Die Behandlung der dagegen an den Verfassungsgerichtshof gerichteten Beschwerde lehnte dieser mit Beschluß vom 7. März 1996, B 111/96-5, ab. Mit Beschluß des Verwaltungsgerichtshofes vom 16. Juli 1996 wurde der durch Dr. P. anwaltlich vertretenen Beschwerdeführerin aufgetragen, die vom Verfassungsgerichtshof über nachträglichen Antrag an den Verwaltungsgerichtshof abgetretene, zur Zl. 96/20/0439 protokollierte Beschwerde für das Verfahren vor diesem Gericht in bestimmter Weise zu ergänzen.
Während des Laufes der dafür gesetzten Frist von vier Wochen beantragte Dr. P. namens der Beschwerdeführerin die Gewährung der Verfahrenshilfe im vollen Umfang. Am 17. Oktober 1996 wurde Rechtsanwalt Dr. H. der Beschluß über seine Bestellung zum Verfahrenshelfer zugestellt. Da eine Beschwerdeergänzung nicht einlangte, wurde das Verfahren mit Beschluß vom 20. März 1997 eingestellt. Dieser Beschluß wurde nicht wie verfügt an Dr. H., sondern an Dr. P. (der auch fälschlich als Beschwerdevertreter in der Ausfertigung genannte wurde) zugestellt.

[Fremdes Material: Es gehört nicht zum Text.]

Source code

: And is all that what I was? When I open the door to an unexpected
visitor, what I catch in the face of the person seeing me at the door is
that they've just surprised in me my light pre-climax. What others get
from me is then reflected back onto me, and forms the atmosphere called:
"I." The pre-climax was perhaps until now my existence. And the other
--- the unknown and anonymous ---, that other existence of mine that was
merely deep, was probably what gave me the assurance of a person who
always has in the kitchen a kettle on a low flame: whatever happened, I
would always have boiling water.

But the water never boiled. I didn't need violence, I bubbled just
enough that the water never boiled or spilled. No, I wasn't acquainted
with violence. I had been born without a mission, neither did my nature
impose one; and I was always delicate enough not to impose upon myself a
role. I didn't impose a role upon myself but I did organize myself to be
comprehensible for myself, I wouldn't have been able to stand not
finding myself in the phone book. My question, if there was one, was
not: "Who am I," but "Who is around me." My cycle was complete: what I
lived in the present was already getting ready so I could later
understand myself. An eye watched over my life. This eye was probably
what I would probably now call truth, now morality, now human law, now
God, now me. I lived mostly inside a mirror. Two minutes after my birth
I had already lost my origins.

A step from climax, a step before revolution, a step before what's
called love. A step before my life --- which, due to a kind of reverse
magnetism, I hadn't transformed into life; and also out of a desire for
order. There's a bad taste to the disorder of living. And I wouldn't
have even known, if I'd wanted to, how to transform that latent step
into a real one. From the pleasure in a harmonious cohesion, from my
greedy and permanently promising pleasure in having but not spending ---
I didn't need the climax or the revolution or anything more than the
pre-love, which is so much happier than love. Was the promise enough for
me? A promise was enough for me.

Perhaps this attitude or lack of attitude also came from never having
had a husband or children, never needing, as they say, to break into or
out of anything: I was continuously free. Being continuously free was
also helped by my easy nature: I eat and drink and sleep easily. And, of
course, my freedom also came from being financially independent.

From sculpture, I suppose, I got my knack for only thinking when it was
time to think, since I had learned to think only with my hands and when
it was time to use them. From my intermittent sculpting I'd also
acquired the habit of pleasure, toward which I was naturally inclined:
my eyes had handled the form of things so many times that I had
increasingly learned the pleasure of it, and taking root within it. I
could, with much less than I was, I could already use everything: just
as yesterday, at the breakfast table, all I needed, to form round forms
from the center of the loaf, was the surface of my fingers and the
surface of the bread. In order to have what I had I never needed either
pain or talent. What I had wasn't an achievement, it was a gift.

Mit dem vorliegenden, am 25. Juni 1997 zur Post gegebenen Wiedereinsetzungsantrag macht Dr. H. namens der Beschwerdeführerin geltend, er habe durch ein am 11. Juni 1997 bei ihm eingelangtes Schreiben von Dr. P. von der Einstellung erfahren, wobei ihm bei dieser Gelegenheit erstmals zur Kenntnis gebracht worden sei, daß er nicht zur Erhebung einer Beschwerde, sondern für die mit Beschluß vom 16. Juli 1996 aufgetragene Mängelbehebung zum Verfahrenshelfer bestellt worden sei. Bei seiner Kontaktaufnahme mit Dr. P. nach der Zustellung des Bestellungsbescheides und im Zuge der Übermittlung von Unterlagen für die - wie Dr. H. gemeint habe - Verfassung einer Beschwerde sei ihm dies aufgrund im Antrag näher beschriebener Kommunikationsmängel nicht bewußt geworden.
Die am 28. November 1996 von ihm eingebrachte, zur
hg. Zl. 96/20/0862 protokollierte Beschwerde sei wegen Verbrauchs des Beschwerderechts zurückgewiesen worden. Zum Mißverständnis habe auch beigetragen, daß die Ausfertigung des Beschlusses über die Bewilligung der Verfahrenshilfe die Belehrung enthalten habe, daß mit der Zustellung des Bestellungsbescheides an den Verfahrenshelfer "die Frist zur Erhebung der Beschwerde" beginne.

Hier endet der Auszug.